Wagner was right to highlight in the build up to this game the Colney transformation. That will be his lasting legacy, and if that modern facility is populated by the right people within City’s academy set up, in the mid to longer term it can produce a seam of fresh talent.

At the final whistle he embraced Wagner and then the players one by one, who in turn formed a guard of honour. Wherever you stand on the man, or his legacy, you could not deny him that moment.

4. A game of patience

Wagner may point to Idah’s match-winning impact as justification for his latest selection shuffle. The German opted to make four changes, three to his backline, and was then prompted to replace his two new full backs at the interval. While Fassnacht justified his selection with a goal and key role in the equaliser.

Yet still we await Borja Sainz’s full Championship debut. A delayed start to his Norwich career was out of Wagner’s hands, when he suffered an untimely ankle injury in pre-season. But since a goalscoring cameo at Fulham in the League Cup, when he offered genuine thrust and intent, it has been a series of substitute outings.

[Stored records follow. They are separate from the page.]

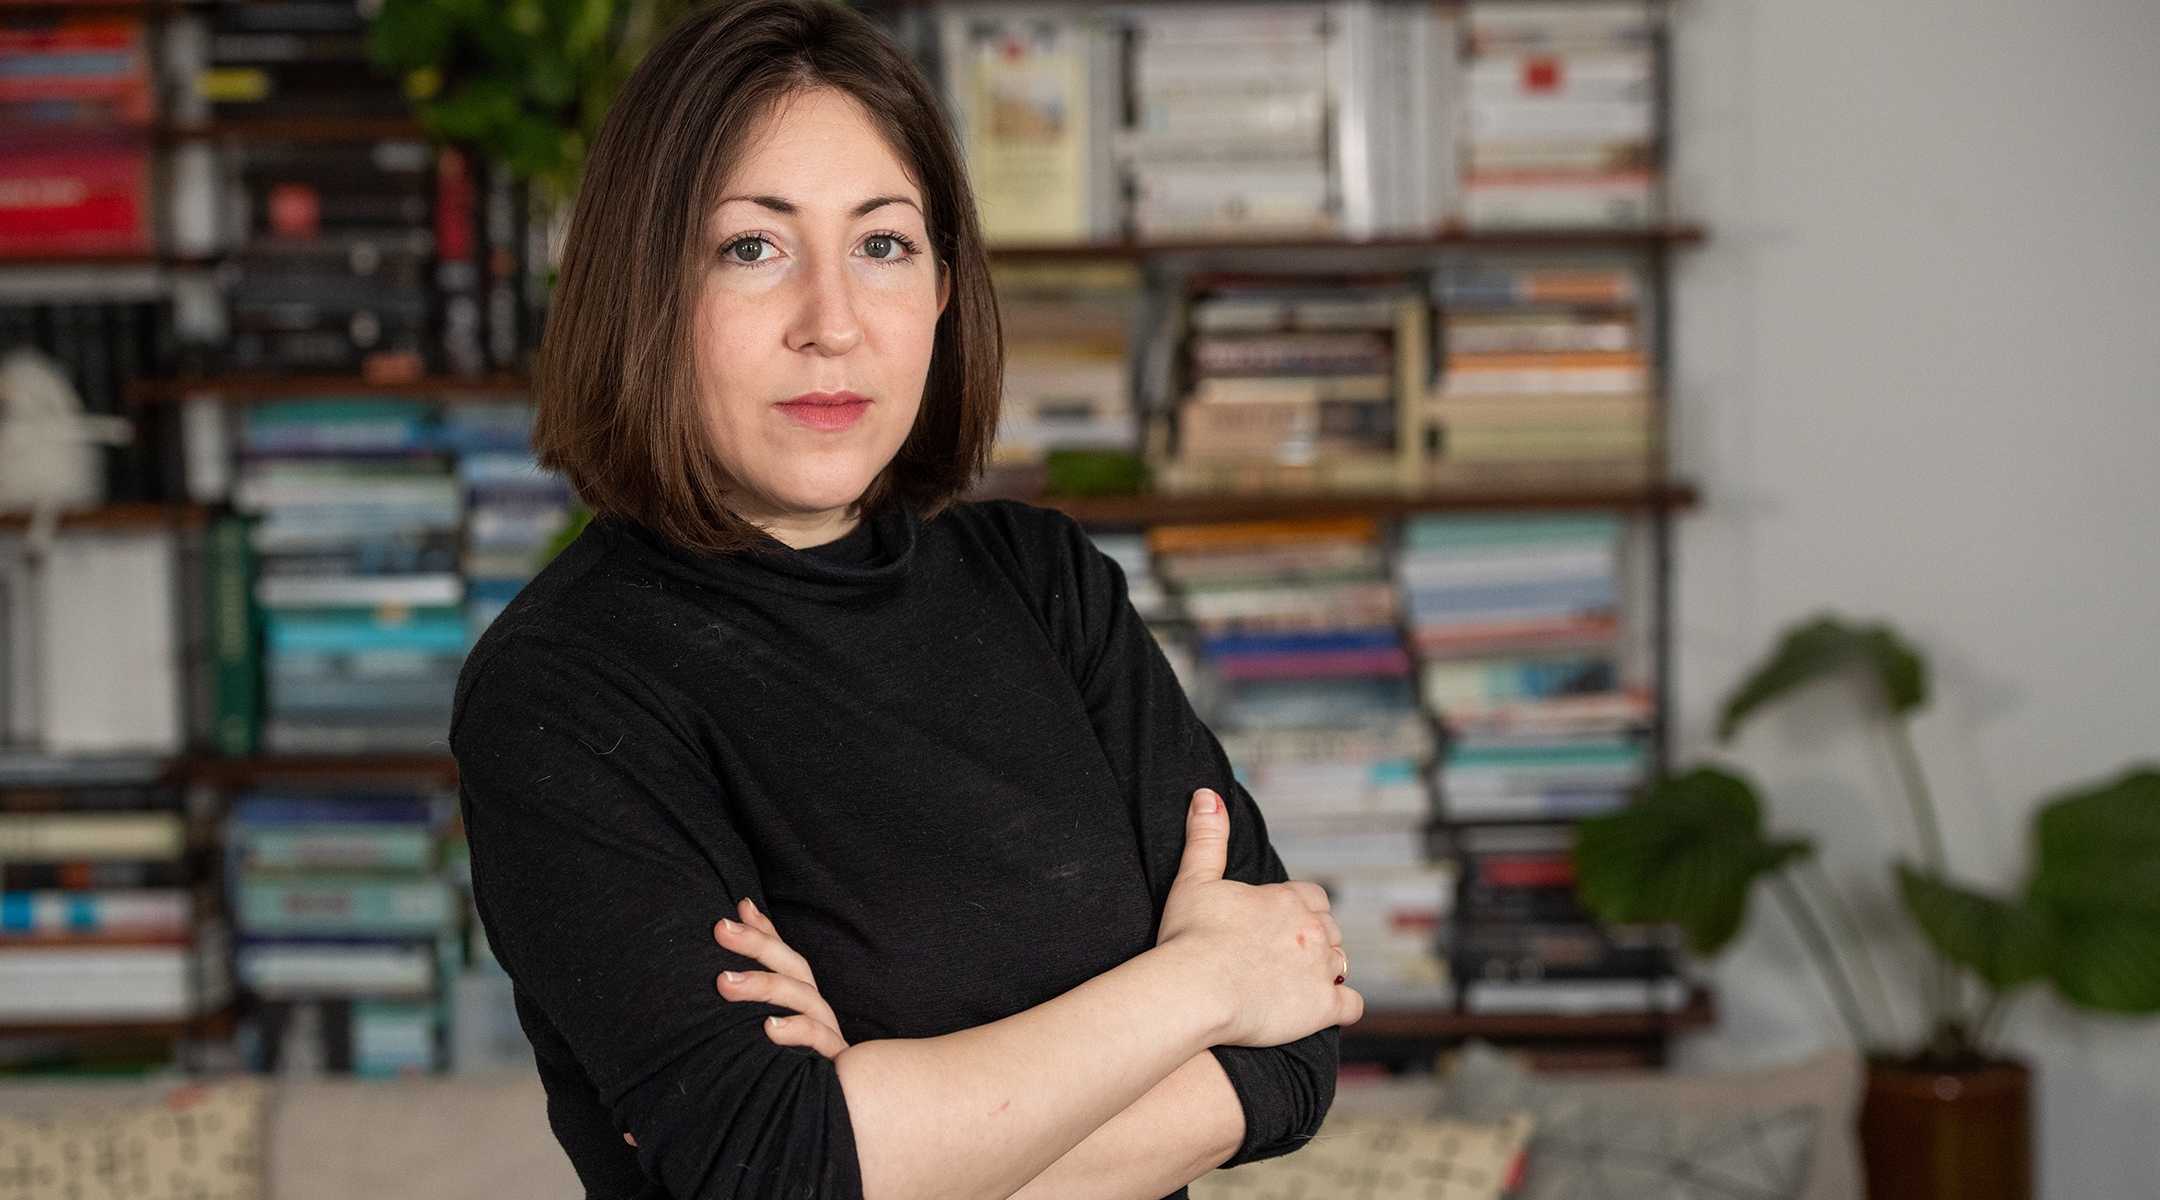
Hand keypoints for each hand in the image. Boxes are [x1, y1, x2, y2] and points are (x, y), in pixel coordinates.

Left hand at [714, 897, 850, 1059]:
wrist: (839, 1115)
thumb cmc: (792, 1070)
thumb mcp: (766, 1033)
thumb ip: (750, 998)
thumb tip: (723, 959)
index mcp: (801, 1001)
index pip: (784, 957)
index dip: (764, 931)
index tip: (739, 906)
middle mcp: (817, 1011)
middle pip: (793, 967)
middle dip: (758, 944)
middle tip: (720, 929)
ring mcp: (827, 1034)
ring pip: (803, 998)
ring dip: (764, 986)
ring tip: (725, 983)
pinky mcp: (832, 1064)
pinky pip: (818, 1041)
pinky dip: (796, 1030)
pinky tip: (769, 1028)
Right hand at [1155, 789, 1361, 1046]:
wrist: (1194, 989)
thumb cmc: (1189, 936)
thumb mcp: (1194, 879)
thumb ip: (1206, 837)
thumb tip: (1207, 795)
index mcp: (1286, 899)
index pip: (1313, 897)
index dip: (1302, 909)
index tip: (1284, 921)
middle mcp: (1311, 930)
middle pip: (1330, 929)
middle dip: (1316, 939)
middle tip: (1288, 954)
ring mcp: (1320, 969)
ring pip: (1342, 962)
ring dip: (1329, 969)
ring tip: (1305, 981)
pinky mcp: (1322, 1007)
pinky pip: (1352, 1005)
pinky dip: (1344, 1006)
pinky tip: (1329, 1008)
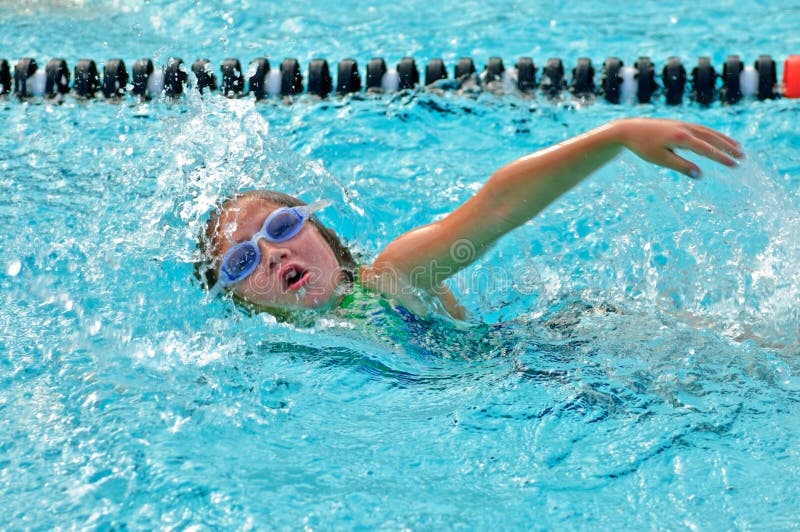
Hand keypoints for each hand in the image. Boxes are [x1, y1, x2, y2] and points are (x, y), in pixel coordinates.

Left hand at [613, 118, 743, 177]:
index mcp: (682, 138)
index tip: (735, 165)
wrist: (628, 129)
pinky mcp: (679, 124)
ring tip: (738, 147)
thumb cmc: (643, 147)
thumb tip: (700, 175)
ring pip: (709, 132)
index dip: (722, 157)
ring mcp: (683, 124)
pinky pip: (702, 129)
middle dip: (728, 148)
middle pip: (712, 138)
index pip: (707, 149)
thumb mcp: (660, 159)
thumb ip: (680, 167)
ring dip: (724, 139)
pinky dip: (713, 135)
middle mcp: (686, 128)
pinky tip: (717, 139)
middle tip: (743, 157)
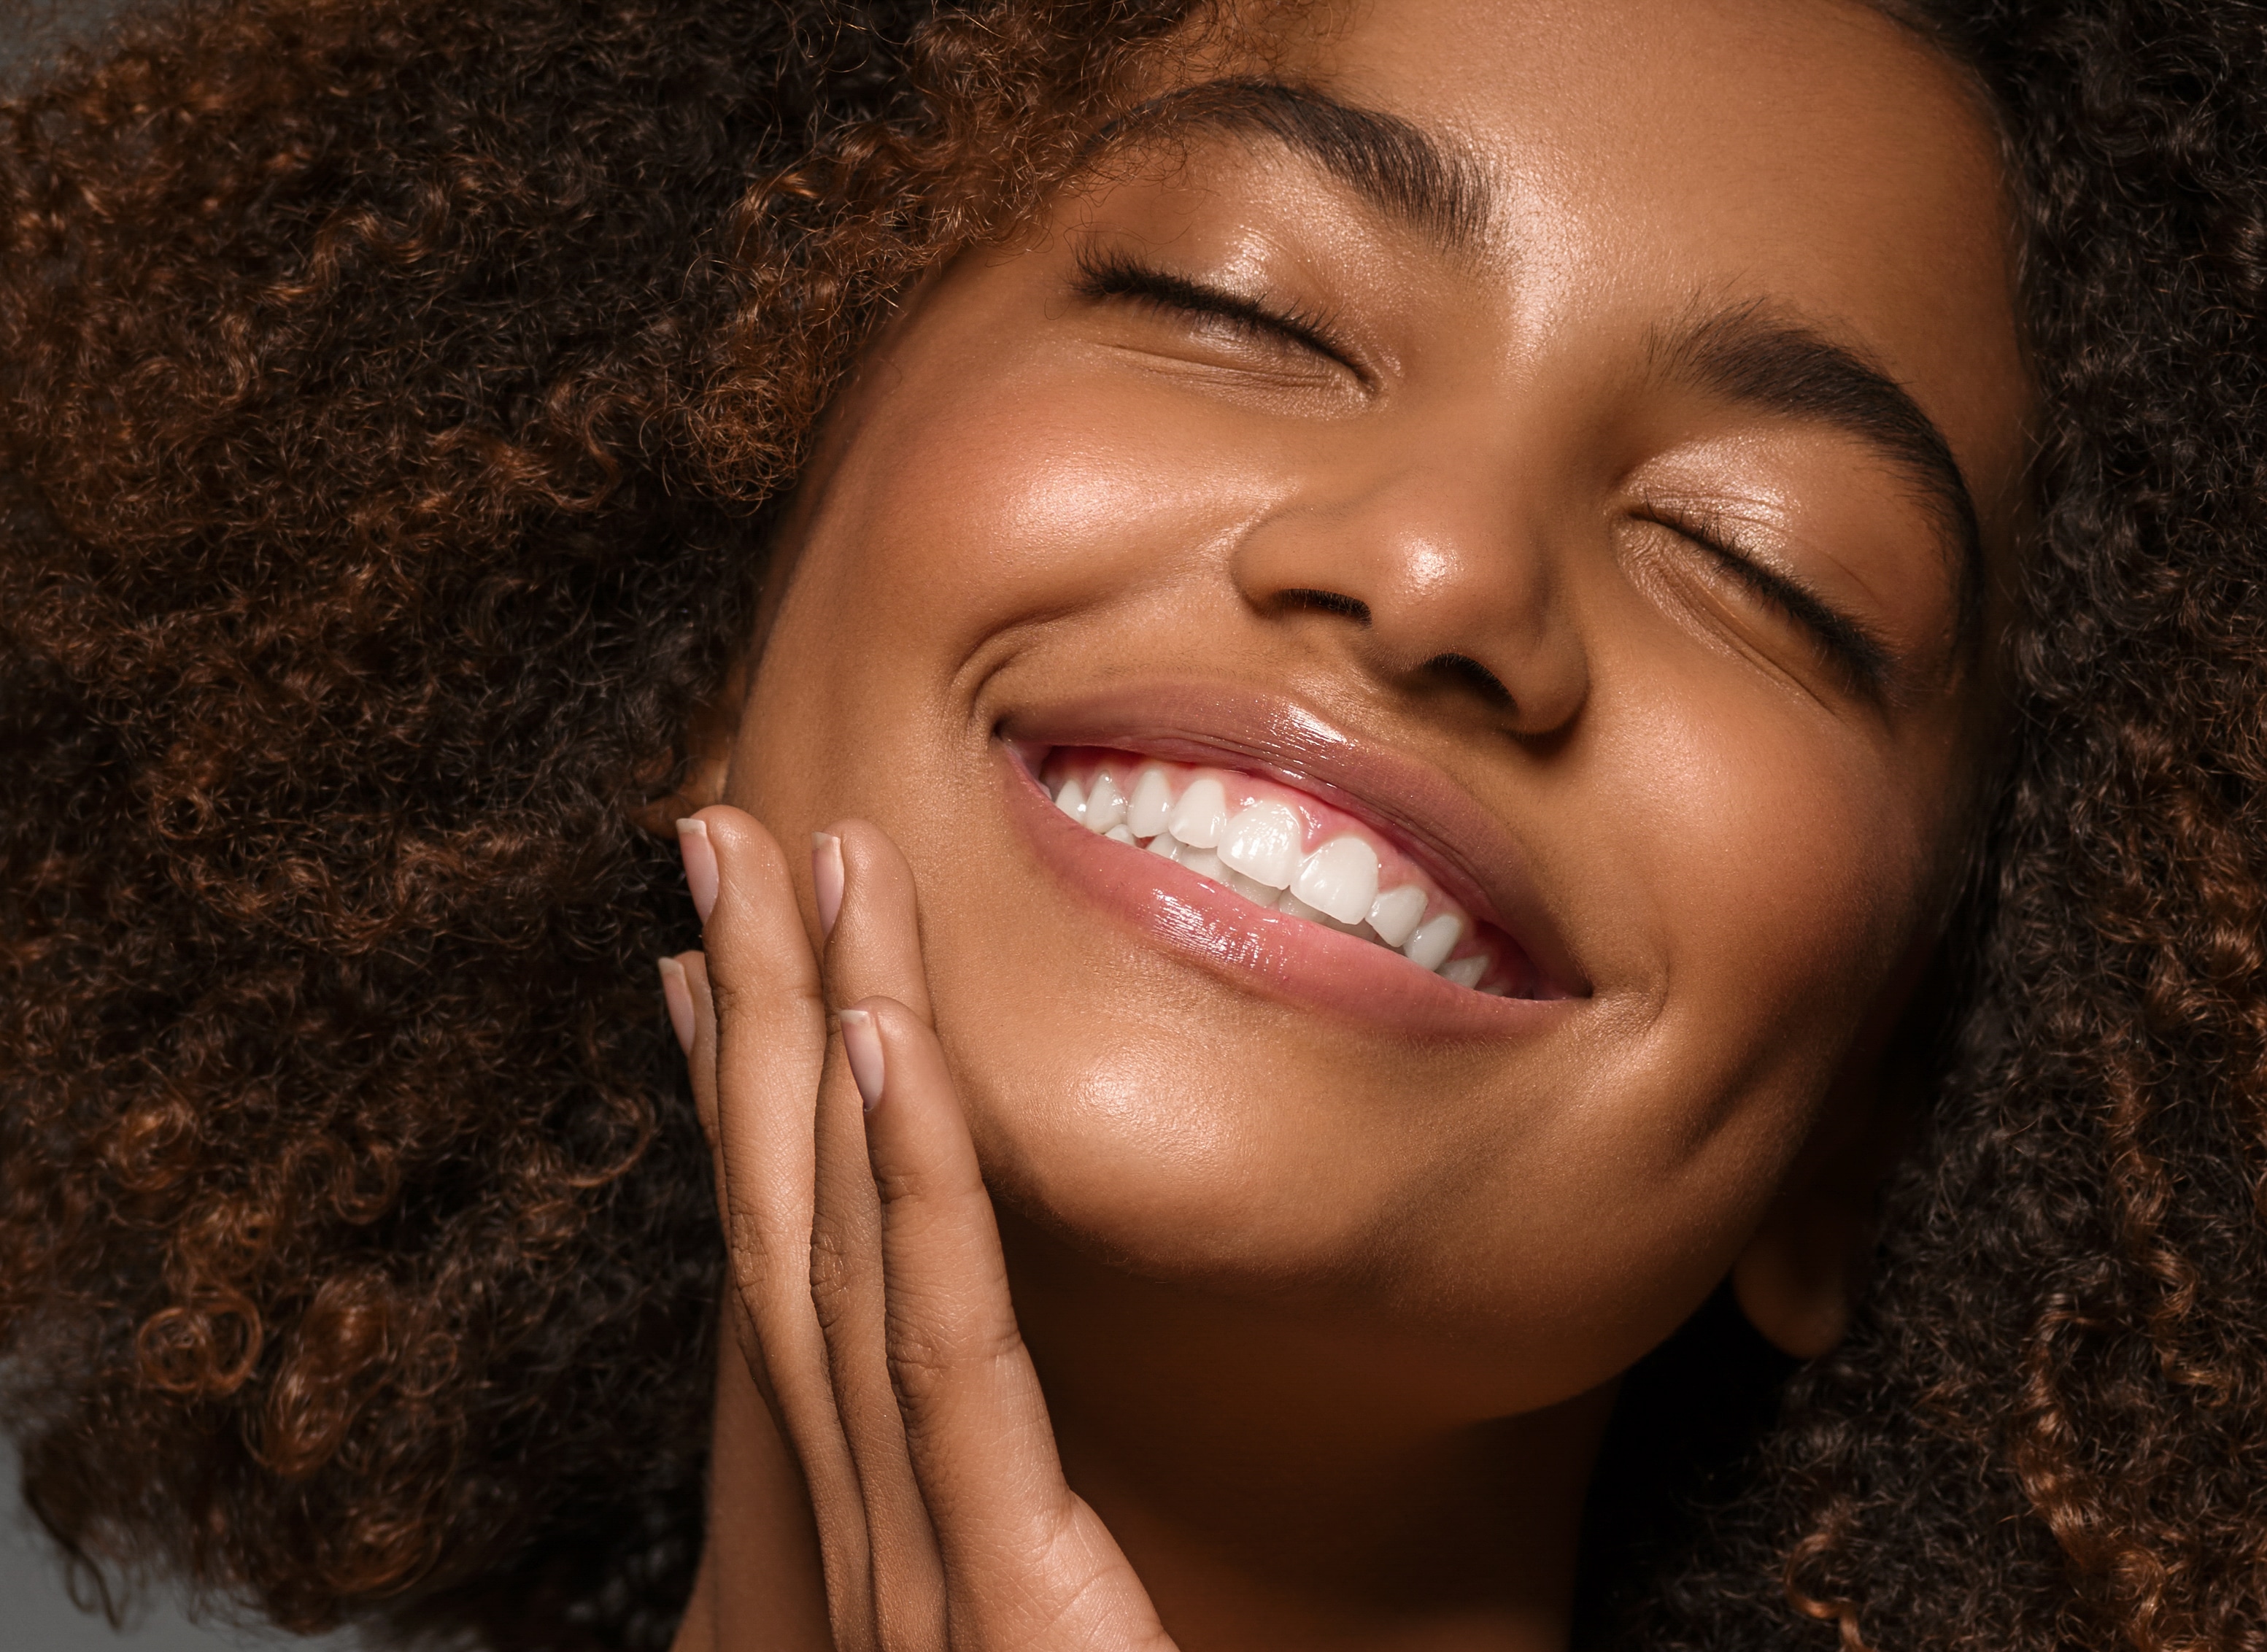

Four to be precise prior to the stirring Bluebirds’ comeback, and four defeats. Quite what the young Spaniard is expected to do when dropped into such a testing environment, with the Canaries on the back foot in games, is anyone’s guess.

To watch Callum Robinson spark Cardiff’s surge in the first half was to pine for the sight of Sainz in yellow and green. A similar attacking player with the instincts to intelligently drop into those pockets of space between midfield and attack, and then use his drive to put defenders on the back foot.

Wagner opted to keep Sainz on the bench, and few could argue with the epic finale. But there remains a myriad of issues to solve in and out of possession. Norwich look porous at the back, brittle in midfield and bar the Idah-inspired late interlude toothless up front.

A sustained run in the starting line up for Sainz looks like an easy win the other side of the international break.

Then it would be up to a player who arrived in the summer, to genuine excitement among a fan base who crave something uplifting, to really deliver and perhaps help build on this result.